* start Supplied records *

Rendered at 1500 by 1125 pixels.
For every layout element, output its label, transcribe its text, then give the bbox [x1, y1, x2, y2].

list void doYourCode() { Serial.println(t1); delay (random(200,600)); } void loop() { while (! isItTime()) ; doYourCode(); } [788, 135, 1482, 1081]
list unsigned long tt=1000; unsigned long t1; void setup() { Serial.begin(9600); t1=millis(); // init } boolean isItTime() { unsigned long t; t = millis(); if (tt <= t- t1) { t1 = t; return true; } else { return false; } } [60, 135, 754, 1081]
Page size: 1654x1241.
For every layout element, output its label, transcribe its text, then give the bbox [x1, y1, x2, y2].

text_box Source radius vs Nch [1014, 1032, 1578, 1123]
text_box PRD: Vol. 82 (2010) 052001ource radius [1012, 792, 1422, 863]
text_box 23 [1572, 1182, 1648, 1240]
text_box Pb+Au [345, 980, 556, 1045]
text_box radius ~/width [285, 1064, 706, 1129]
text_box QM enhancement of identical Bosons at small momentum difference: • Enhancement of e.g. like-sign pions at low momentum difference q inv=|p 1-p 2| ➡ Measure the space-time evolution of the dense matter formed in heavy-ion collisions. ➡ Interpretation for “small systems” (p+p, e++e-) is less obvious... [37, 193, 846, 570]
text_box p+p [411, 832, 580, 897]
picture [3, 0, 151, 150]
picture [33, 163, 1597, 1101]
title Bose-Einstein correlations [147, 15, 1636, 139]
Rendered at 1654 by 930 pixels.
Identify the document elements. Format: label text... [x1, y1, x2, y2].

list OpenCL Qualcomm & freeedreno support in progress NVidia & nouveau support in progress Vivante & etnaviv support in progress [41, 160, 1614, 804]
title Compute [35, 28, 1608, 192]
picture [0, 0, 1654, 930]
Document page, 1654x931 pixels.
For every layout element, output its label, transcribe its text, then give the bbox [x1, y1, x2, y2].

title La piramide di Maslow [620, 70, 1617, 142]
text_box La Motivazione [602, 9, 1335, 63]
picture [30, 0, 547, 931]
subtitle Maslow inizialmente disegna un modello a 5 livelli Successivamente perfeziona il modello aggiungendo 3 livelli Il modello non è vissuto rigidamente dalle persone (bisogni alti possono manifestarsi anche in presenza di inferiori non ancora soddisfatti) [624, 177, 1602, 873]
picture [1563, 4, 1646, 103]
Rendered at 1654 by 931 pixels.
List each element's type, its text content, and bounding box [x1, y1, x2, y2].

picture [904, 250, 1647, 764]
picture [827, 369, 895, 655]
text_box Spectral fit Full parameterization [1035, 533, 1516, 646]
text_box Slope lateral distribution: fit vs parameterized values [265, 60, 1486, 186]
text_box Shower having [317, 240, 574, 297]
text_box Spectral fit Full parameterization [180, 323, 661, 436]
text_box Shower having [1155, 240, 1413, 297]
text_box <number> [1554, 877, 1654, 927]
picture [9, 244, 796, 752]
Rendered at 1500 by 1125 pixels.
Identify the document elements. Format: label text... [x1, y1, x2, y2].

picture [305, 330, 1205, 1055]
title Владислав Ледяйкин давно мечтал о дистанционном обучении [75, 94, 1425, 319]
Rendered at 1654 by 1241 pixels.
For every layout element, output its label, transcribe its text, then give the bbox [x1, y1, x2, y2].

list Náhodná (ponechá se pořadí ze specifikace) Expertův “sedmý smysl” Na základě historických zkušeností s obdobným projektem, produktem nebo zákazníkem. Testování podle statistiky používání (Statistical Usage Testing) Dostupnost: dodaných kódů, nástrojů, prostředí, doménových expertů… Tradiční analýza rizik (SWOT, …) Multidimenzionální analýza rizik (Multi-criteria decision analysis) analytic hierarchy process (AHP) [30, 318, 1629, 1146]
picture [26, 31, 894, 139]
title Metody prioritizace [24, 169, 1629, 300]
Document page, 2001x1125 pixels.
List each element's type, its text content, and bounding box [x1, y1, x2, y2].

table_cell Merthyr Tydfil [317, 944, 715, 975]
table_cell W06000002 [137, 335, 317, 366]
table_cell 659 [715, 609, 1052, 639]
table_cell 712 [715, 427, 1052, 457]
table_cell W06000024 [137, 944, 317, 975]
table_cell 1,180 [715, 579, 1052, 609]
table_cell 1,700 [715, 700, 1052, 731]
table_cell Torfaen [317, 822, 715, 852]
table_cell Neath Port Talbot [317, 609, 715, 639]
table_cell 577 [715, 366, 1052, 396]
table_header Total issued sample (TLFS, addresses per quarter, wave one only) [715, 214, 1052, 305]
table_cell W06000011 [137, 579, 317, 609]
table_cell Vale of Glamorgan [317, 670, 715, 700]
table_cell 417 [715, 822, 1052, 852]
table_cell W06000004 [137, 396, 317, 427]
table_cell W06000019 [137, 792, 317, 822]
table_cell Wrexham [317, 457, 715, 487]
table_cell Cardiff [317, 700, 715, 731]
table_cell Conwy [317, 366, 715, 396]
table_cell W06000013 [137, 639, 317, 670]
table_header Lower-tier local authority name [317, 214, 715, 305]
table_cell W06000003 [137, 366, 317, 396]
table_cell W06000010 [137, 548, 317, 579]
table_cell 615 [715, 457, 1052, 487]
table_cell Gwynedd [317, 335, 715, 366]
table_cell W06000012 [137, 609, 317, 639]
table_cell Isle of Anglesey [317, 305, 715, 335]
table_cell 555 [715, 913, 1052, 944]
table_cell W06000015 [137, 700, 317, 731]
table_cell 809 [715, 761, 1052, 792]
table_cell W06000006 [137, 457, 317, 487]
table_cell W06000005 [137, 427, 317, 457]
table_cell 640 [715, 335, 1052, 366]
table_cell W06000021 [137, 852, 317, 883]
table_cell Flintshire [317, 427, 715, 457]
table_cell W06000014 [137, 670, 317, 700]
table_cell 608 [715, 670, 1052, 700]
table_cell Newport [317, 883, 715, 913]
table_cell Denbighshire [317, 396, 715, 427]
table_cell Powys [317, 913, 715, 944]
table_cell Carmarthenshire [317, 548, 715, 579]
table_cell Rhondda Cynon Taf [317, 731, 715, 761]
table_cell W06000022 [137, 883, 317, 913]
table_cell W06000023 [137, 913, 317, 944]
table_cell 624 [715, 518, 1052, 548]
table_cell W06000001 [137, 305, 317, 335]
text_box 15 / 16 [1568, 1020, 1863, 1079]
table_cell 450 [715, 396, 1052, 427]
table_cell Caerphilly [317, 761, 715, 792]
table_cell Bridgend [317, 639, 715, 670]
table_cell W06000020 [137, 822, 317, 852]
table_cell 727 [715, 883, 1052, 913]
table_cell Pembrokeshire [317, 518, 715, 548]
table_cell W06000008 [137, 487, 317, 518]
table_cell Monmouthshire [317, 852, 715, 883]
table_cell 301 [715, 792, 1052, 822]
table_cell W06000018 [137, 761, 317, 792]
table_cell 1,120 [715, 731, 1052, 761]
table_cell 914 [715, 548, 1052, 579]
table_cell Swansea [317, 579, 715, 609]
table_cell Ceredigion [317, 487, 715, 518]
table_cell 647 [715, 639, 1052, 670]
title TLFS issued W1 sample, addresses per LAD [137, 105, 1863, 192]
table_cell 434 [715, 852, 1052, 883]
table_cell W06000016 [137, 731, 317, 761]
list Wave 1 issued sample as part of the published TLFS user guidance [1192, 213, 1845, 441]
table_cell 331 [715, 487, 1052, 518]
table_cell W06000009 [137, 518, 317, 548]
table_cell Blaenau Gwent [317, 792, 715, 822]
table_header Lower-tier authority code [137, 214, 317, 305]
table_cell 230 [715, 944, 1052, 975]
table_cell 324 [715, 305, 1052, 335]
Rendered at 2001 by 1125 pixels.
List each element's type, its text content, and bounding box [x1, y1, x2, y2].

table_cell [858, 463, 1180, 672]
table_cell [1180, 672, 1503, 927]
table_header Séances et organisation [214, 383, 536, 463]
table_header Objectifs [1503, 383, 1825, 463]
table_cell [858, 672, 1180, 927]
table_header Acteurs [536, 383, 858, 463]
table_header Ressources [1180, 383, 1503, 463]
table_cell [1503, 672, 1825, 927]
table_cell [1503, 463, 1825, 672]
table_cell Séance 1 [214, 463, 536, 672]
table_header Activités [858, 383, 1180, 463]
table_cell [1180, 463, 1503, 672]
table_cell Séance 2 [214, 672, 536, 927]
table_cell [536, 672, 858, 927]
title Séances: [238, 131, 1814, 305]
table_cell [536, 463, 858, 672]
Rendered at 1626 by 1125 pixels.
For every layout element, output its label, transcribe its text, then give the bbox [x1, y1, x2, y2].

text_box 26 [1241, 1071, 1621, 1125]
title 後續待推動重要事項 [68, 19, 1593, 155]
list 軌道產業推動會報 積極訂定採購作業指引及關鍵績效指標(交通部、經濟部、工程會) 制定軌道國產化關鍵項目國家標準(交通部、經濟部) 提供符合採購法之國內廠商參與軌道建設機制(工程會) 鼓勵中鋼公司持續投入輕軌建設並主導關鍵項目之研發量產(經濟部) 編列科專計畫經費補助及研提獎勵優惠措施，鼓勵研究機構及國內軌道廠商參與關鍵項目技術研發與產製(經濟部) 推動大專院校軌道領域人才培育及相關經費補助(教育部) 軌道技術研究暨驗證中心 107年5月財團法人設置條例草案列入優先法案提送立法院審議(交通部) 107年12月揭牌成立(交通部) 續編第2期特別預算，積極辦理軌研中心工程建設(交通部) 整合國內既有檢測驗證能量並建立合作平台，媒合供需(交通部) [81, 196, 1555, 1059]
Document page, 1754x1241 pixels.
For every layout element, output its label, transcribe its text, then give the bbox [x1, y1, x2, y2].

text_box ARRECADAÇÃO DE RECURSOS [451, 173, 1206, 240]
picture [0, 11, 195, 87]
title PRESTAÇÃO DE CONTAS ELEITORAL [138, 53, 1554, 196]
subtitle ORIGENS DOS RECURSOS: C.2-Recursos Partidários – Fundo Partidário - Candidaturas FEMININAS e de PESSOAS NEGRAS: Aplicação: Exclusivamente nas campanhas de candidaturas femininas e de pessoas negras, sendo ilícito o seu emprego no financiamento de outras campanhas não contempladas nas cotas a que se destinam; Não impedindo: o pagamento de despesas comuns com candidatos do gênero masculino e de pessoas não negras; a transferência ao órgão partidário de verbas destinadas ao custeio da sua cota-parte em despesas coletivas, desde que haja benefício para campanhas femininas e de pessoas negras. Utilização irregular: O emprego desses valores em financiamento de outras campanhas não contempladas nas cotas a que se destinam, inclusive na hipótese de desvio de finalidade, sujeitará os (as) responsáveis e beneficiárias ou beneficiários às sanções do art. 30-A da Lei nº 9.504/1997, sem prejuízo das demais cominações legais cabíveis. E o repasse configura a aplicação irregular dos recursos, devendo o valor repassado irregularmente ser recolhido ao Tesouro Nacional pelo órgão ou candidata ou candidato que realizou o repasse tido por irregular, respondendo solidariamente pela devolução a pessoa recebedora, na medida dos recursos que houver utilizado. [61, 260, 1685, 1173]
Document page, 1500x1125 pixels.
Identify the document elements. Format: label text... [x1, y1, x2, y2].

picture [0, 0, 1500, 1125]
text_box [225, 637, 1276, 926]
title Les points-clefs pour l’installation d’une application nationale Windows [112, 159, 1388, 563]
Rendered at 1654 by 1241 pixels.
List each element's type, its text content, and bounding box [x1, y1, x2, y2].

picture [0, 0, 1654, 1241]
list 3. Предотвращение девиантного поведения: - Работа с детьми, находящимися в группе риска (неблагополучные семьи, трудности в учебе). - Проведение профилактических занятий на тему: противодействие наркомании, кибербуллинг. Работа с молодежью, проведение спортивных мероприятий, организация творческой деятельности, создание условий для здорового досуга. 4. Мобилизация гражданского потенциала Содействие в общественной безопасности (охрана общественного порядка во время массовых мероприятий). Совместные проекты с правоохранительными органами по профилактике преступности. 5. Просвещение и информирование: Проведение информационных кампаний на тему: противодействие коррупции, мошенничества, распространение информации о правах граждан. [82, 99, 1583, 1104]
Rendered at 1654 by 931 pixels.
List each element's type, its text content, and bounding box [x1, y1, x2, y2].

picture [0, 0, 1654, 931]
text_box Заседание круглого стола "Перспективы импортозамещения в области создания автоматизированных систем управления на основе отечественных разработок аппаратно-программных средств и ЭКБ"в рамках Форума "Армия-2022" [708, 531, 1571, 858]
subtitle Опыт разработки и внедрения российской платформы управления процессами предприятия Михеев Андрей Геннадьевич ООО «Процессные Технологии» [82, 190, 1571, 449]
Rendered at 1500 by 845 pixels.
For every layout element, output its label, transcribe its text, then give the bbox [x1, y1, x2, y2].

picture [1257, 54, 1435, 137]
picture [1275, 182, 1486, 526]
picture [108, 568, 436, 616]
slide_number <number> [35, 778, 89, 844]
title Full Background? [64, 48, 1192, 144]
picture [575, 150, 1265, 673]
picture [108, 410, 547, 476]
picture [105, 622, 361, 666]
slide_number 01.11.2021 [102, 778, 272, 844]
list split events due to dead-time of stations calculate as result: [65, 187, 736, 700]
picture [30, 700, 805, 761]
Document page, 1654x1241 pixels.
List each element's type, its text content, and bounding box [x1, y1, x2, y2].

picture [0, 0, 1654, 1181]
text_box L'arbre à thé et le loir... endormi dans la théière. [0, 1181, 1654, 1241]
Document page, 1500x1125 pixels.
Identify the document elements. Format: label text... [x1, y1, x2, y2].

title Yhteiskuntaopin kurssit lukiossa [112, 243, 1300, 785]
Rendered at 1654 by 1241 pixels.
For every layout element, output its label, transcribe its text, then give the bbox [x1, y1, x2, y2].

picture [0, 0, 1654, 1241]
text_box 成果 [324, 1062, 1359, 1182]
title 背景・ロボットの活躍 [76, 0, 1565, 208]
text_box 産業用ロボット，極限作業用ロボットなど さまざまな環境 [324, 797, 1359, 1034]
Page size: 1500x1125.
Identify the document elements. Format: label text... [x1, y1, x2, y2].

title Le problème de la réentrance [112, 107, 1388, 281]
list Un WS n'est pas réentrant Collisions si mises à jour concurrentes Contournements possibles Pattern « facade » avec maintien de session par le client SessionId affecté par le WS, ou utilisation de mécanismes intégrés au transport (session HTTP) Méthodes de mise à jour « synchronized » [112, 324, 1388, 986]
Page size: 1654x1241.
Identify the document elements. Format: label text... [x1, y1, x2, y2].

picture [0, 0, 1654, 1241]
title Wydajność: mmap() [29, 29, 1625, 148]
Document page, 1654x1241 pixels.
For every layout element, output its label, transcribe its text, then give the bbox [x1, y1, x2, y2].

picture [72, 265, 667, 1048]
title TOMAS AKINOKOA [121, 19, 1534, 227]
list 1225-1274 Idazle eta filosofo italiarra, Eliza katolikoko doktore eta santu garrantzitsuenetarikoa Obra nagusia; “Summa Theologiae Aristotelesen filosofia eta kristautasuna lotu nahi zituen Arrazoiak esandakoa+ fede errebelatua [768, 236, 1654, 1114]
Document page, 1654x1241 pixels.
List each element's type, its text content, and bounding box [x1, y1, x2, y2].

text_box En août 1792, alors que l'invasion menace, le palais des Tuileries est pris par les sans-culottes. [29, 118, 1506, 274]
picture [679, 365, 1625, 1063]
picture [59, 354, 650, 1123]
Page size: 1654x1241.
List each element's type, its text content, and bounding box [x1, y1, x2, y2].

* end Supplied records *

◆ What is asked
Please reproduce the lines above, from the line containing "Page size: 1500x1125." through the line containing "list 1225-1274 Idazle", including both of those lines.

◆ Solution to this exercise
Page size: 1500x1125.
Identify the document elements. Format: label text... [x1, y1, x2, y2].

title Le problème de la réentrance [112, 107, 1388, 281]
list Un WS n'est pas réentrant Collisions si mises à jour concurrentes Contournements possibles Pattern « facade » avec maintien de session par le client SessionId affecté par le WS, ou utilisation de mécanismes intégrés au transport (session HTTP) Méthodes de mise à jour « synchronized » [112, 324, 1388, 986]
Page size: 1654x1241.
Identify the document elements. Format: label text... [x1, y1, x2, y2].

picture [0, 0, 1654, 1241]
title Wydajność: mmap() [29, 29, 1625, 148]
Document page, 1654x1241 pixels.
For every layout element, output its label, transcribe its text, then give the bbox [x1, y1, x2, y2].

picture [72, 265, 667, 1048]
title TOMAS AKINOKOA [121, 19, 1534, 227]
list 1225-1274 Idazle eta filosofo italiarra, Eliza katolikoko doktore eta santu garrantzitsuenetarikoa Obra nagusia; “Summa Theologiae Aristotelesen filosofia eta kristautasuna lotu nahi zituen Arrazoiak esandakoa+ fede errebelatua [768, 236, 1654, 1114]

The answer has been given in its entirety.